• PAGE TEXT
※ ※ ※

The sheer fact that I’m writing an inspirational letter about you that’ll be presented on a public forum is already pretty gross. You don’t have to tell me. It’s a complete reversal of all that our friendship stands for. We don’t do openly affectionate expressions. We barely do it in front of other people and that’s what makes us work. That isn’t to say we don’t share how grateful we are for each other. When we do so, it’s beautiful. Seeing how it’s been a while since the previous friend love fest, here we go. Love me now, hate me later.

How is it possible that we understood each other so quickly? We met my first year of undergrad at Howard University and while I was quite the ambiverted social butterfly, somehow you knew that I wasn’t connecting on a molecular level with many of the people and organizations I flocked to with ease. In fact, I wasn’t connecting. I was performing. Actor that I am, it’s exhausting to always show everybody the mask and not the Marquis. Your genuineness is brash and direct and filled with more love than I was prepared for 11 years ago but I am fueled by it now. It's that authenticity in you that I admire, just like a pastor should be, right? To be clear, reading audience, Tati isn't a pastor, she is adamantly against the notion, but stranger things have happened, right? To think, we solidified this big-sister, little-brother dynamic on a bus to New Orleans.

Three words: Alternative Spring Break. A literal day of driving from Washington, DC to blocks away from the French Quarter and we sat next to each other the entire time. Take this as a compliment when I say I don’t remember most of what we talked about. I just remember having a good time. I would’ve happily crawled out of my skin if I was seated next to someone I didn’t know, like or respect. I got just the opposite. I gained a sister during that trip. Someone who made sure I wasn’t going buck wild on Bourbon Street but didn’t discourage me from indulging in a ‘Hurricane’ at the age of 19. We grew from friends to family in those hours and days. I honestly don’t think I could’ve asked for more until you introduced me to Rev.

※ ※ ※

• SUPPLIED RECORDS
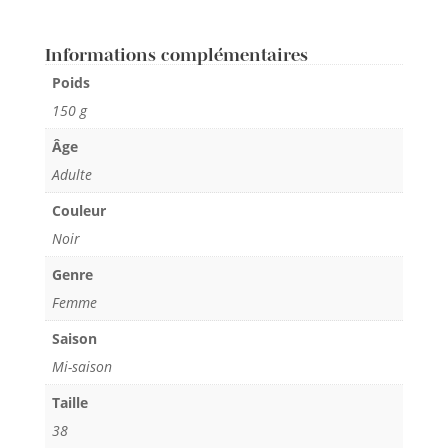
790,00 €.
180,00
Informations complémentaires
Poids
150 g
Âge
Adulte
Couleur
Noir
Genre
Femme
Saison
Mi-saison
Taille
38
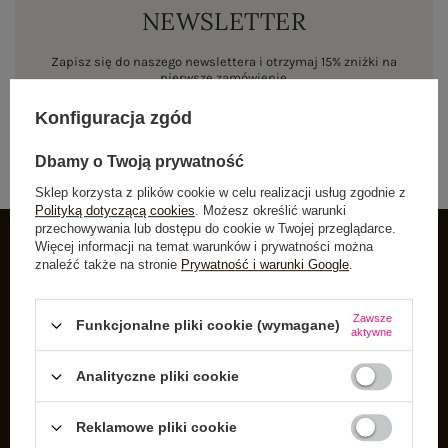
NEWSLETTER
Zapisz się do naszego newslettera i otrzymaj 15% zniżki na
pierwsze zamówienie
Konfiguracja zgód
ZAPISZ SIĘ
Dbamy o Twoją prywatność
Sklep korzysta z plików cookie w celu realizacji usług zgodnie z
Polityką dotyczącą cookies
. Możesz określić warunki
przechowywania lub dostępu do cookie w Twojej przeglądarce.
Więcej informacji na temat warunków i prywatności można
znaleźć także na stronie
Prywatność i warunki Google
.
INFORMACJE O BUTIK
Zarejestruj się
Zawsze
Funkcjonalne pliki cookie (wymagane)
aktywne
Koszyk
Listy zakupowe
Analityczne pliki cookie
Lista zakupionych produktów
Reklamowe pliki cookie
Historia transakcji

※ ※ ※

• PROBLEMS AND TASKS
1. List every place named in the letter to Tati.
2. Summarize the letter to Tati in two sentences.
3. Extend the letter to Tati past its last sentence.
The records are not needed for any of this work.

• WRITTEN ANSWERS
1. Howard University, New Orleans, Washington, DC, the French Quarter, and Bourbon Street.

2. The writer admits that a public letter of affection goes against the friendship's usual reserve, but offers one anyway because it has been a while since the last exchange of gratitude. The writer recalls meeting Tati in the first year of undergrad at Howard University, where Tati saw through the writer's performing, and credits a long bus ride to New Orleans for Alternative Spring Break with turning them from friends into family.

3.
Rev. Robyn Franklin-Vaughn, the former Anglican/Episocal/Lutheran chaplain at Howard, affectionately known as Rev. I can’t say if it’s because we’re all earth signs or all undercover perfectionists but I feel that somehow she’s just as responsible for us becoming brother and sister than we are. The meeting ground for our kinship was under the auspice of ‘Religious Life’ at Howard with foundations in the Chapel Assistants. I can’t begin to thank you enough for expanding my mind beyond the walls of Rankin Chapel. In many ways, you and Rev hold the same emotional and spiritual space in my being, a space defined by breaking free of the chains that bind us as people of faith. Your tender pushing and consistent, gentle inquisitions about my queerness as Black, gay man and about queerness overall makes you one of the purest allies and people I’ve ever met. Comfort in questioning what we know began, truly began, for me during Rev’s Tuesday night bible study sessions. Sure, we’d read the bible but I read the room often. That’s why I was so quiet. I wasn’t always comfortable in my skin among my peers, my elders, but I love being there. Like the big sister you are, you believed and still fully believed in what my soul had to say, not what I was expected to perform. That’s one of the reasons you’ll be a life-affirming pastor one day because obviously becoming a pastor is your ultimate and most soul-defining aspiration. (Once again, don’t hate me.)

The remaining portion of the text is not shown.